A few people I remember from back in college who were always tripping acid? Well, not much positive to say about their lives at this point in time either.

I love most of Apple's products, but that doesn't mean I have to like Steve Jobs as an individual. Practically every time someone covers a "personal anecdote" about the guy, it's pretty negative and reflects poorly on his character. He's an excellent public speaker, when his mission is to regurgitate some information prepared in advance. But outside of his public appearances in that capacity? I think he'd serve Apple the best to avoid public contact....

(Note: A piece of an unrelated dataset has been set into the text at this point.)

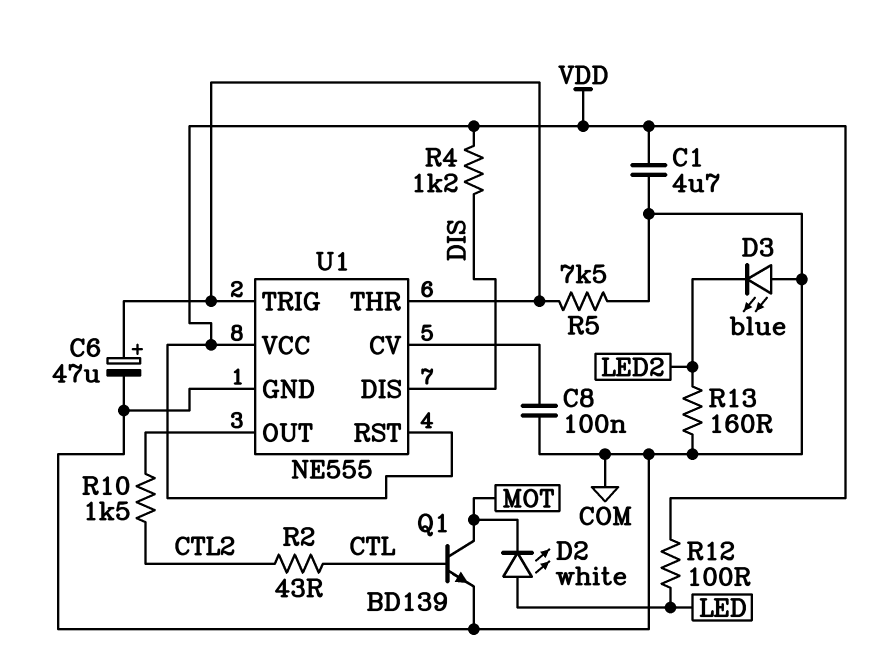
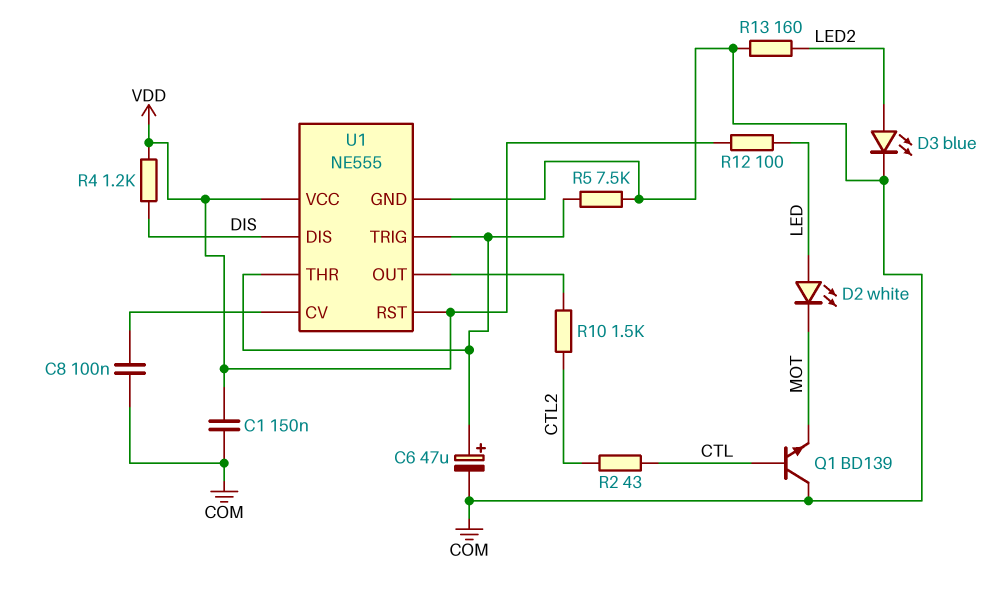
C1: 4.7uF (COM, VDD) -> 150nF (COM, VDD)
D3: LED blue (A COM, K LED2) -> LED blue (A LED2, K COM)
Q1: NPN BD139 (B CTL, C MOT, E COM) -> NPN BD139 (B CTL, C COM, E MOT)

This from a guy who practices buddhism and said tripping acid changed his life.


macrumors regular
Jun 1, 2008
The Netherlands.
I think it's pretty reasonable that he got mad at him. When you are being showed a device that is not on the market yet, see it as a little honour because no one can. It's pretty rude to just go on the device, and shout about it on twitter. I think something like that should be handled discrete and thankful. So, I give Steve absolutely right. I'd do the same.


macrumors P6
Yelling at an online executive editor when you're trying to sell him and his friends on your device, is pretty lame.

Not a smart way to negotiate with hard nosed New Yorkers, who must already see Jobs, with his Valley Girlish "awesome" statements, as a full-of-himself West Coast flake to begin with.


macrumors 68000
Apr 27, 2007
Bristol, England
Wow, he needs to calm down, it's already been announced! It's not like this is pre-announcement. Everyone knows about the iPad, we're just patiently waiting now.


Aug 11, 2003
Well Gosh, were you told not to do it???

My guess is by Mr. Jobs himself and you turn around a few minutes later and do it I would be pissed too.

What, are these people stupid? Do they need a hearing test?


May 18, 2008
Do tweets contain any metadata that could be used to find out more info about the device sending them? I know that certain apps keep track of things like that through ad agencies.